Следующий мой шаг довольно скользкий – я собираюсь возвестить, кого именно из исполнительных директоров хочу вызвать в качестве следующего свидетеля. Утром Драммонд спросил меня об этом, но я ответил, что ещё не решил, с кого начать. Драммонд наябедничал на меня Киплеру, но судья сказал, что я не обязан ничего говорить до того, как приму окончательное решения. Сейчас ответственные работники «Прекрасного дара жизни» томятся в комнате для свидетелей; они ждут и – бесятся от неведения.
– Мистер Эверетт Лафкин, – провозглашаю я.
Судебный пристав покидает зал, а за столом адвокатов ответчика тут же закипает деятельность, а точнее, на мой взгляд – её имитация. Происходит обмен документами, шуршат бумаги, перемещаются папки.
Лафкин входит в зал, ошалело, точно его только что вывели из зимней спячки, оглядывается по сторонам, поправляет галстук и следует за приставом по проходу. Кидает нервный взгляд налево, где расположилась группа поддержки, и проходит к месту для дачи свидетельских показаний.

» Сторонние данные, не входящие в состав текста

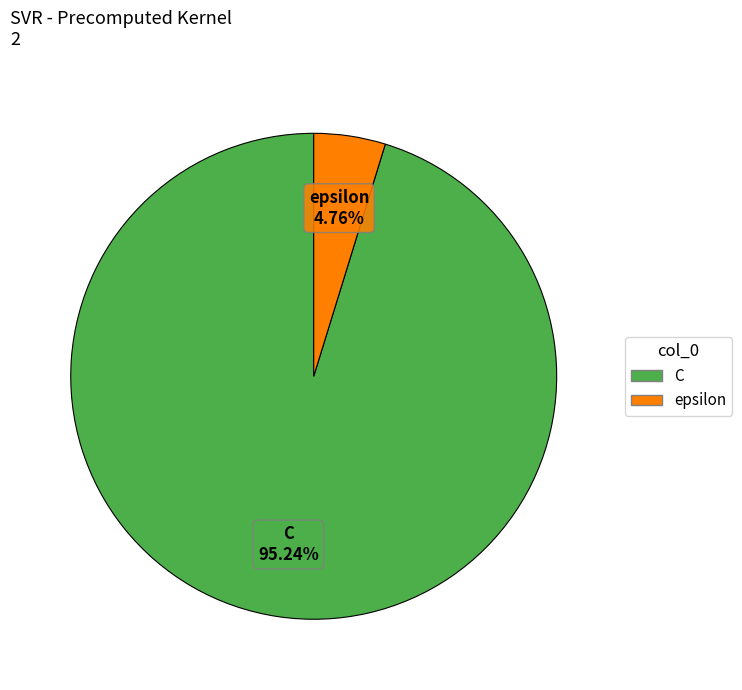

Between C and epsilon, which is larger?

C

Драммонд славится тем, как тренирует своих свидетелей, подвергая их жесточайшему перекрестному допросу, в ходе которого четверо или пятеро адвокатов из его команды бомбардируют свидетеля самыми неожиданными вопросами, причем все это снимается на видеокамеру. Потом Драммонд часами просиживает со свидетелем, просматривая запись, отмечая недостатки, отрабатывая правильную тактику поведения и натаскивая к предстоящему испытанию.
Я знаю: подготовке парней из «Прекрасного дара жизни» можно только позавидовать.
Лафкин смотрит на меня, потом переводит взгляд на жюри; выглядит он спокойным, хотя в глубине души наверняка отдает себе отчет, что на все мои каверзные вопросы ответить должным образом не сумеет. Ему около пятидесяти пяти лет, седые волосы, узкий лоб, довольно приятное лицо и негромкий вкрадчивый голос. Идеальный вожак бойскаутов. Однако, по словам Джеки Леманчик, именно он громче других требовал, чтобы ей заткнули рот.
Никто из моих противников даже не подозревает, что завтра она выступит свидетельницей.